第47B条 コンピュータ・プログラムの通常の使用または研究のための複製

  • (1)・(2) (略)
  • (3) 第(4)項に従い,コンピュータ・プログラムである言語著作物に対する著作権は,以下の場合には,当該著作物の複製により侵害されない。
    • (a) 当該複製物が,当該プログラムの背後にあるアイディアおよび当該プログラムが機能する方法を研究する目的のために,当該プログラムのコピーを実行する技術的過程の一部として,付随的かつ自動的に作成され,かつ
    • (b) 当該コピーの実行が,当該コピーの保有者または被許諾者によりまたはこれに代わり行われる場合。
  • (4) 第(3)項は,コンピュータ・プログラムの侵害コピーからの複製には適用しない。
  • (5) (略)

カナダ法(「外国著作権法令集(26)-カナダ編-」1999年3月,社団法人著作権情報センター)

調査又は私的研究
29.調査又は私的研究を目的とした公正使用は,著作権を侵害しない。

○アメリカ法(「外国著作権法令集(29)-アメリカ編-」2007年7月,社団法人著作権情報センター)

第107条 排他的権利の制限:フェア・ユース

 第106条および第106A条の規定にかかわらず,批評,解説,ニュース報道,教授(教室における使用のために複数のコピーを作成する行為を含む),研究または調査等を目的とする著作権のある著作物のフェア・ユース(コピーまたはレコードへの複製その他第106条に定める手段による使用を含む)は,著作権の侵害とならない。

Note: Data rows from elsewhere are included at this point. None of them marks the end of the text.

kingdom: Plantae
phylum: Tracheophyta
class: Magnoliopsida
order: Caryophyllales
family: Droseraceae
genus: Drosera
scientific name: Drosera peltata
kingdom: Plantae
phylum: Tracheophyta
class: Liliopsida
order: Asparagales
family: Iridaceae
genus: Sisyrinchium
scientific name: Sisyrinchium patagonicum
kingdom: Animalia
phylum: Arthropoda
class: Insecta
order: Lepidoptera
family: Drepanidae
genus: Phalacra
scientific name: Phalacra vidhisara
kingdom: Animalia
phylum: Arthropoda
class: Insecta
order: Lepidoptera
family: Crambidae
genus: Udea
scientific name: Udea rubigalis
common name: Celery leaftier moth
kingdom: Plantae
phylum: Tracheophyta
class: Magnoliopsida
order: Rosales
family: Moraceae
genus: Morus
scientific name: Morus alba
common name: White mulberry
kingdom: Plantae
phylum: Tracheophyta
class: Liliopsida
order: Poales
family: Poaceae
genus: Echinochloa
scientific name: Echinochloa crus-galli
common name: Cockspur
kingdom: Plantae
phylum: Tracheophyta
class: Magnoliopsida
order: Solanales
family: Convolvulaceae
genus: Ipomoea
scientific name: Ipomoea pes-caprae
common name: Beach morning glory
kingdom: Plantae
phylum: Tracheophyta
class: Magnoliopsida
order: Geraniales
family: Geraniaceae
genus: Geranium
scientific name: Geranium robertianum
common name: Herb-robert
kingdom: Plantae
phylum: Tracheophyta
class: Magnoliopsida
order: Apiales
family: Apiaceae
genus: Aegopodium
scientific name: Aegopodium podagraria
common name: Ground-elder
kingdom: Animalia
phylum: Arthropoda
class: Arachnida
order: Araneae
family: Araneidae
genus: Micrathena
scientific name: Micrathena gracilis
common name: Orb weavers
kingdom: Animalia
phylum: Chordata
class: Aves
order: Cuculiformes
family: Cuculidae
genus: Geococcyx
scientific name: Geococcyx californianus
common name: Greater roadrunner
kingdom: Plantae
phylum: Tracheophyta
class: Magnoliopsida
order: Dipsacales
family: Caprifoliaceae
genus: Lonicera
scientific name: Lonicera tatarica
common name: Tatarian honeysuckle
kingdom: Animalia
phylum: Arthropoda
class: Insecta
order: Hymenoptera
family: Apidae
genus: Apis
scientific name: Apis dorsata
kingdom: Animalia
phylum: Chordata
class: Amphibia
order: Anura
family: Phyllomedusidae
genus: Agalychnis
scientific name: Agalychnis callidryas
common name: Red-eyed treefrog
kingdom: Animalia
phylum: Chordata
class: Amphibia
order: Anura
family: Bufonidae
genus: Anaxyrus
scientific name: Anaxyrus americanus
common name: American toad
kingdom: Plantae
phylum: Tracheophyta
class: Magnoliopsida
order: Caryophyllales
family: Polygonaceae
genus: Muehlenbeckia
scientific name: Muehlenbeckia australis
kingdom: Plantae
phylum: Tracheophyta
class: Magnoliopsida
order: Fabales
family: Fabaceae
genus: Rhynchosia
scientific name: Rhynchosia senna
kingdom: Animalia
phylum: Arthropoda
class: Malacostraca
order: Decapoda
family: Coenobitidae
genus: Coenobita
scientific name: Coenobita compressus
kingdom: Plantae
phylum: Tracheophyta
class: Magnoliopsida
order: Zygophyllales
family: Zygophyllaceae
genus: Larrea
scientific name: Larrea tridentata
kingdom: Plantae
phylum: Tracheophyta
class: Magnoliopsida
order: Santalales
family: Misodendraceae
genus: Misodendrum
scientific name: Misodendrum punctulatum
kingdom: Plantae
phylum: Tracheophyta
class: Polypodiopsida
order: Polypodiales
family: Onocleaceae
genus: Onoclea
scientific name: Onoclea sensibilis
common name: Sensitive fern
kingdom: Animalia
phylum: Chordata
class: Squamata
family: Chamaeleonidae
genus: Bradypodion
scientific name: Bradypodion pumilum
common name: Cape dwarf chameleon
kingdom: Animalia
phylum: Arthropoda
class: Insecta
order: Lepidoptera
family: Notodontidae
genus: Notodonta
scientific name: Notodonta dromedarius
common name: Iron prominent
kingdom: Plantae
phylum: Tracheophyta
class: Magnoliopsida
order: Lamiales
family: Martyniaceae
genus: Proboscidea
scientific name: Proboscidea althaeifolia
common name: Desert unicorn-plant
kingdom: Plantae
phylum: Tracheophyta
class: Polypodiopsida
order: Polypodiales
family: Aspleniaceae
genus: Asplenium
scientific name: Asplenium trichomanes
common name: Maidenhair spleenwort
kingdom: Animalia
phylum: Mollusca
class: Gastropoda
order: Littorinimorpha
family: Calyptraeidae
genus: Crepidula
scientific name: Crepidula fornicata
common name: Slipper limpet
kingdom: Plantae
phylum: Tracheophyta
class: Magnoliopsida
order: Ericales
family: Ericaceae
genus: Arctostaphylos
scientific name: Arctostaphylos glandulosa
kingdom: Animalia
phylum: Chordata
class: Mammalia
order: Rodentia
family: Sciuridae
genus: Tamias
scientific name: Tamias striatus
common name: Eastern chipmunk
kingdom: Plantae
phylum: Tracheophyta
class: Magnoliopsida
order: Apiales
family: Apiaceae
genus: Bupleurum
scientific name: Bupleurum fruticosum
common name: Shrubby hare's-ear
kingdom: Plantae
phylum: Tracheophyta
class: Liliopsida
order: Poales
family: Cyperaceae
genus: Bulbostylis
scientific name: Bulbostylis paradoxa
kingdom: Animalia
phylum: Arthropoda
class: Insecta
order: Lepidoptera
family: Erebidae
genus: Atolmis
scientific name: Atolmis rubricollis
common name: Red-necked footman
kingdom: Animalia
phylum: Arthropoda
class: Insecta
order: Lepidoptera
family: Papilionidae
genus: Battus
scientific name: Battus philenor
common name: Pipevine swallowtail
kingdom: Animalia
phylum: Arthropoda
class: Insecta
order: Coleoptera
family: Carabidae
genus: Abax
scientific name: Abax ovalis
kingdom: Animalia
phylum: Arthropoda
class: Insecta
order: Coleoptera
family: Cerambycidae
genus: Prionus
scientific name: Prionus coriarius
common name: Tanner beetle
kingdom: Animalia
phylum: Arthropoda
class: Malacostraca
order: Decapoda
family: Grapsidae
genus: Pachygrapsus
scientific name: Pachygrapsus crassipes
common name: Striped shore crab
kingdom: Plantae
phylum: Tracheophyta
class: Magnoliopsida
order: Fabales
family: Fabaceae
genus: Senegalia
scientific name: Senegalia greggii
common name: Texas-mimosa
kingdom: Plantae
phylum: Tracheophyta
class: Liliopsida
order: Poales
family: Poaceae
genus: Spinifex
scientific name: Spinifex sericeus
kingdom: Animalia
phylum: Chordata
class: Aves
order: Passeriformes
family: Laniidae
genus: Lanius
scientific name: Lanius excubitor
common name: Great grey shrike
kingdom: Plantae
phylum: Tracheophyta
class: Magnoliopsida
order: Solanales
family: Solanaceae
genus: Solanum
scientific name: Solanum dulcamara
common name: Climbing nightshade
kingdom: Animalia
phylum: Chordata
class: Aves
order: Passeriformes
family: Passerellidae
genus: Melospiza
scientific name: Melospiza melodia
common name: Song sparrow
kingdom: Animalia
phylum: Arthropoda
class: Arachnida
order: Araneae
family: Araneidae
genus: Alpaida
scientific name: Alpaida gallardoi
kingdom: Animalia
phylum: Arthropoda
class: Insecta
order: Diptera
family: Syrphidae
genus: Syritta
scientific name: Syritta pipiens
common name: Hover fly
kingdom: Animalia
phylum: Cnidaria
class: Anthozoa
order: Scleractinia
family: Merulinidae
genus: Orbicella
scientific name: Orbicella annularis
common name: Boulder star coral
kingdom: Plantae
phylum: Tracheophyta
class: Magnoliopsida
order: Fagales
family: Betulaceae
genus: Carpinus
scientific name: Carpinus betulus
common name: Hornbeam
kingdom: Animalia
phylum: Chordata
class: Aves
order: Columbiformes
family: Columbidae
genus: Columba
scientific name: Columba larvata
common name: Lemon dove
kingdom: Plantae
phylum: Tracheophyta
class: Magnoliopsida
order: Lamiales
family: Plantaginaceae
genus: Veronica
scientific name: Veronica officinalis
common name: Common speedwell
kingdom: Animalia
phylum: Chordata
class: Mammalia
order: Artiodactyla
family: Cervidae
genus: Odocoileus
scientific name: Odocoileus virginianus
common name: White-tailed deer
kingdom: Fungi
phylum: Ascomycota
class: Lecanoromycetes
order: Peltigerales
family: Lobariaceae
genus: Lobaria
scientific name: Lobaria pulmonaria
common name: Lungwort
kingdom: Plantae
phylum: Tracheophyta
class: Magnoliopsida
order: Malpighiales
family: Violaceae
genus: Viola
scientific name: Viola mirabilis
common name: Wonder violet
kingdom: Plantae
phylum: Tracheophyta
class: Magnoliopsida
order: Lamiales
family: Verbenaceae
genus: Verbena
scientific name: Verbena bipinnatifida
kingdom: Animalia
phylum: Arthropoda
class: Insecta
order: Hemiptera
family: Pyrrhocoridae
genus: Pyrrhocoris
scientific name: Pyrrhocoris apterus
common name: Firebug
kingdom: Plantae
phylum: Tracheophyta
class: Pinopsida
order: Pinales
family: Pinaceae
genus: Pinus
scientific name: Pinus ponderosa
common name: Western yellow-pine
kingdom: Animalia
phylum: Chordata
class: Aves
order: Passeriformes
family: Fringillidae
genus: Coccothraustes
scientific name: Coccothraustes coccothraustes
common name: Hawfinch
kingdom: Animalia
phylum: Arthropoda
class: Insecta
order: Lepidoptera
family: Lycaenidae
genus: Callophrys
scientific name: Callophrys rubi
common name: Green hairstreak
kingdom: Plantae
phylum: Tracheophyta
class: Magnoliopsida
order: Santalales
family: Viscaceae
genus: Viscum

著作物の使用がフェア・ユースとなるか否かを判断する場合に考慮すべき要素は,以下のものを含む。

  • (1) 使用の目的および性質(使用が商業性を有するかまたは非営利的教育目的かを含む)。
  • (2) 著作権のある著作物の性質。
  • (3) 著作権のある著作物全体との関連における使用された部分の量および実質性。
  • (4) 著作権のある著作物の潜在的市場または価値に対する使用の影響。

上記の全ての要素を考慮してフェア・ユースが認定された場合,著作物が未発行であるという事実自体は,かかる認定を妨げない。